A program or script that is executed when the link is no longer available for sending and receiving IP packets. You can use this script to undo the effects of the /etc/ppp/ip-up script. It's invoked with the same parameters as the ip-up script; the same security considerations apply, since it's executed with the same effective and real user IDs as pppd.

/etc/ppp/auth-up

A program or script executed after the remote system successfully authenticates itself. The script is executed with these parameters:

interface-name
peer-name
user-name
tty-device
speed

The same security considerations of the /etc/ppp/ip-up script apply, since it's executed with the same effective and real user IDs as pppd.

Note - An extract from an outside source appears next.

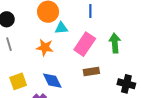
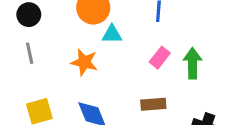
pink rectangle: (85, 44) -> (160, 58), moved, size x0.6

The /etc/ppp/auth-up is a server-side script. Therefore you must specify +pap (or +chap) option to run this script. It essentially authenticates the remote system.

/etc/ppp/auth-down

A program or script executed when the link goes down if /etc/ppp/auth-up was previously executed. It's executed in the same manner and with the same parameters as /etc/ppp/auth-up.

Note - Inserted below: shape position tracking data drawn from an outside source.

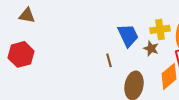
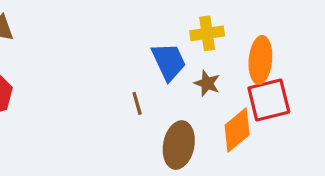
yellow cross: (160, 29) -> (207, 33), moved

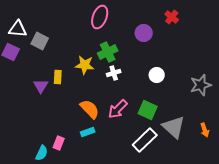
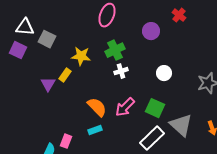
yellow star: (85, 65) -> (81, 56), moved
yellow rectangle: (58, 77) -> (65, 75), turned 32

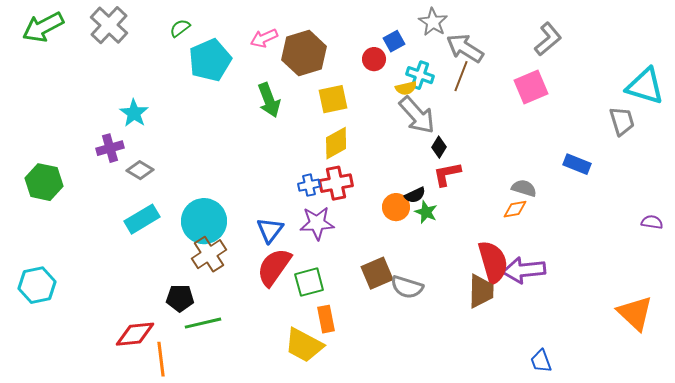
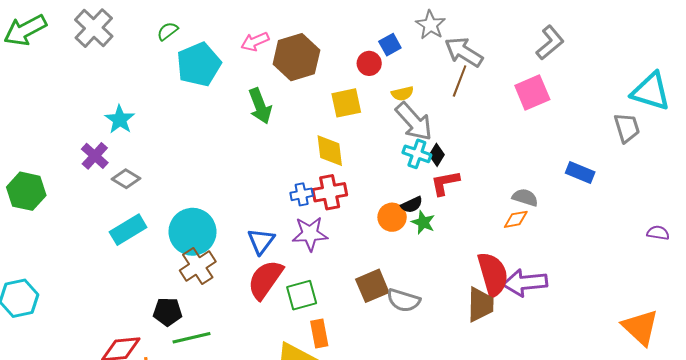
cyan cross: (420, 75) -> (417, 154), moved
yellow square: (333, 99) -> (346, 103), moved
yellow diamond: (336, 143) -> (330, 151), turned -68
purple cross: (110, 148) -> (95, 156), turned -32

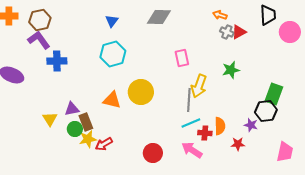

The /etc/ppp/auth-down is a server-side script. Therefore you must specify +pap (or +chap) option to run this script. It essentially authenticates the remote system.

/etc/ppp/pap-secrets

User names, passwords, and IP addresses for PAP authentication.

/etc/ppp/chap-secrets

Names, secrets, and IP addresses for CHAP authentication.

/etc/ppp/options

System default options for pppd; these are read before user default options or command-line options.

/etc/ppp/options.device

Device default options for pppd; these are read before user default options or command-line options.

~/.ppprc

User default options; these are read before command-line options.

Caveats:

The following signals have the specified effect when sent to the pppd process:

SIGINT, SIGTERM: These signals cause pppd to terminate the link (by closing LCP), restore the serial device settings, and exit.
SIGHUP: Indicates that the physical layer has been disconnected; pppd attempts to restore the serial device settings and then exits.
MS-CHAP: Authentication support is client-side only. It can be used to authenticate ourselves, but not the peer.